St. Luke 2:51-52
by The Rt. Rev. Daniel R. Morse
Epiphany 2007
Introduction
We celebrate the baptism of Jesus on the first Sunday after Epiphany. Baptism is the time when receive our Christian name—it means a new heart, a new disposition—it means we live like a Christian, with the character of a Christian.
I. Jesus Obeyed His Parents
A. Jesus was prepared at home. The boy Jesus had been well taught. Long before he sat in the midst of the doctors, he must have learned at Mary’s knee.
B. Duty to His Parents. This devotion to His heavenly Father was not inconsistent with his duty to his earthly parents, for he “came to Nazareth and was obedient to them.” This applies not merely to his actual childhood but to his whole Nazareth life. Child, boy, and man, he submitted His will, time, and work to his parents’ instructions. He showed his love to God by obeying parents.
C. You show your love to God by the way you treat your parents.
II. Jesus Increased in Wisdom
A. Jesus grew in wisdom because he obeyed his parents. He spent thirty years in private to prepare for three years in public. The best preparation for the future is the present. He did not despise their instructions.
B. We may even learn the needed lesson that it is quite possible to be good even in a bad situation, and that our surroundings are often part of our discipline.
C. If you don’t obey your parents you will grow up to be a fool.
III. Jesus Reminds Us To Obey
A. The Holy Gospel shows us how our Lord willingly assumed the duties imposed on him as the Savior from sin, and that in doing so He was obeying His parents. We celebrate the Lord’s Supper in remembrance of him—in remembrance of his obedience. Let it remind you, Christ says, “To think of Me, of My love for you that prompted Me to give My body and shed My blood for you on the Cross. Let it remind you of My work and My Person, of all about Me, also of My wholehearted devotion to obey my Father.”
B. We are so prone to forget our high calling and blessed responsibility. So the Lord calls us to His Table and says: “Do this in remembrance of Me, your Savior and Redeemer. This is to remind you not to forget that you belong to Me. I have bought you with a price. You belong not to yourself, not to the world. You are My blood-bought property. You are bound to serve Me.”

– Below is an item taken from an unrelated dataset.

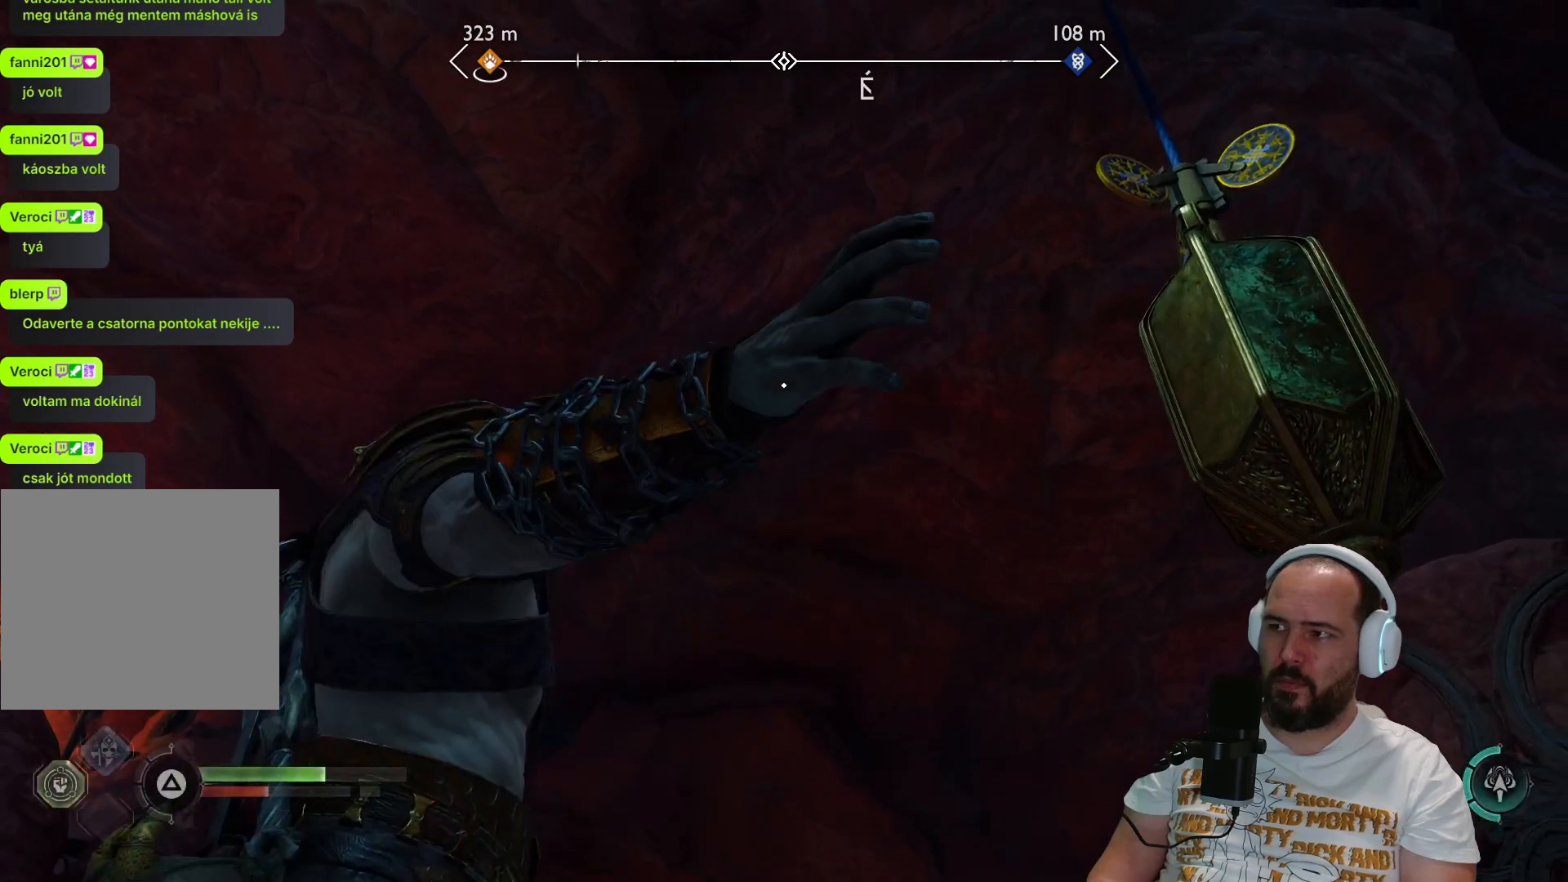
{"buttons": [], "left_stick": "down-left", "right_stick": "center", "events": [[50, "right_stick", "right"], [400, "right_stick", "center"]]}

He said to his followers: “As the Father has sent Me, even so I send you.” He insists that his work on earth is as much ours as the Father’s work was his. Therefore he expects of his followers the same devotion to the Father’s business that characterized his whole life. When we celebrate the Holy Communion in remembrance of our Lord, we are to be reminded also of his wholehearted devotion to the Father’s business.
Remember how fully and completely he gave himself to the work for which he was sent. He said: “My food is to do the will of him who sent me and to accomplish his work.” His very existence was to do that for which his Father had sent him into the world. He said: “I have come down from heaven, not to do my own will but the will of him who sent me.” Again: “I must work the works of him who sent me.” At the end of his life he could say: “I glorified Thee on earth, having accomplished the work which Thou gavest Me to do.”
C. We need to be reminded that our Lord expects of all his followers this same devotion to the Father’s work. As you come today and joyously confess your happy conviction that the Lord Jesus has purchased you with his body and blood to serve him, ask yourself what you are doing for him. God has something for you to do. He wants you to obey him and your parents.